#### INFORMATION

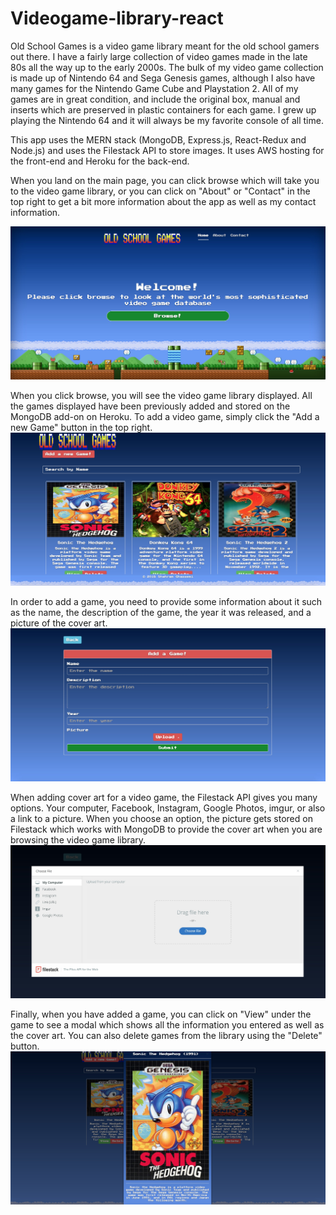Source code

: # Videogame-library-react
Old School Games is a video game library meant for the old school gamers out there. I have a fairly large collection of video games made in the late 80s all the way up to the early 2000s. The bulk of my video game collection is made up of Nintendo 64 and Sega Genesis games, although I also have many games for the Nintendo Game Cube and Playstation 2. All of my games are in great condition, and include the original box, manual and inserts which are preserved in plastic containers for each game. I grew up playing the Nintendo 64 and it will always be my favorite console of all time.

This app uses the MERN stack (MongoDB, Express.js, React-Redux and Node.js) and uses the Filestack API to store images. It uses AWS hosting for the front-end and Heroku for the back-end.

When you land on the main page, you can click browse which will take you to the video game library, or you can click on "About" or "Contact" in the top right to get a bit more information about the app as well as my contact information.

<img src="screenshots/main.jpg"/>

When you click browse, you will see the video game library displayed. All the games displayed have been previously added and stored on the MongoDB add-on on Heroku. To add a video game, simply click the "Add a new Game" button in the top right.
<img src="screenshots/browse.jpg"/>

In order to add a game, you need to provide some information about it such as the name, the description of the game, the year it was released, and a picture of the cover art.
<img src="screenshots/addgame.jpg"/>

When adding cover art for a video game, the Filestack API gives you many options. Your computer, Facebook, Instagram, Google Photos, imgur, or also a link to a picture. When you choose an option, the picture gets stored on Filestack which works with MongoDB to provide the cover art when you are browsing the video game library.
<img src="screenshots/filestack.jpg"/>

Finally, when you have added a game, you can click on "View" under the game to see a modal which shows all the information you entered as well as the cover art. You can also delete games from the library using the "Delete" button.
<img src="screenshots/modal.jpg"/>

########

■ **TASK DIRECTIONS**:
Without the pictures, write out the listing exactly as it appears above.

■ **TASK SOLUTION**:
Source code

: # Videogame-library-react
Old School Games is a video game library meant for the old school gamers out there. I have a fairly large collection of video games made in the late 80s all the way up to the early 2000s. The bulk of my video game collection is made up of Nintendo 64 and Sega Genesis games, although I also have many games for the Nintendo Game Cube and Playstation 2. All of my games are in great condition, and include the original box, manual and inserts which are preserved in plastic containers for each game. I grew up playing the Nintendo 64 and it will always be my favorite console of all time.

This app uses the MERN stack (MongoDB, Express.js, React-Redux and Node.js) and uses the Filestack API to store images. It uses AWS hosting for the front-end and Heroku for the back-end.

When you land on the main page, you can click browse which will take you to the video game library, or you can click on "About" or "Contact" in the top right to get a bit more information about the app as well as my contact information.

<img src="screenshots/main.jpg"/>

When you click browse, you will see the video game library displayed. All the games displayed have been previously added and stored on the MongoDB add-on on Heroku. To add a video game, simply click the "Add a new Game" button in the top right.
<img src="screenshots/browse.jpg"/>

In order to add a game, you need to provide some information about it such as the name, the description of the game, the year it was released, and a picture of the cover art.
<img src="screenshots/addgame.jpg"/>

When adding cover art for a video game, the Filestack API gives you many options. Your computer, Facebook, Instagram, Google Photos, imgur, or also a link to a picture. When you choose an option, the picture gets stored on Filestack which works with MongoDB to provide the cover art when you are browsing the video game library.
<img src="screenshots/filestack.jpg"/>

Finally, when you have added a game, you can click on "View" under the game to see a modal which shows all the information you entered as well as the cover art. You can also delete games from the library using the "Delete" button.
<img src="screenshots/modal.jpg"/>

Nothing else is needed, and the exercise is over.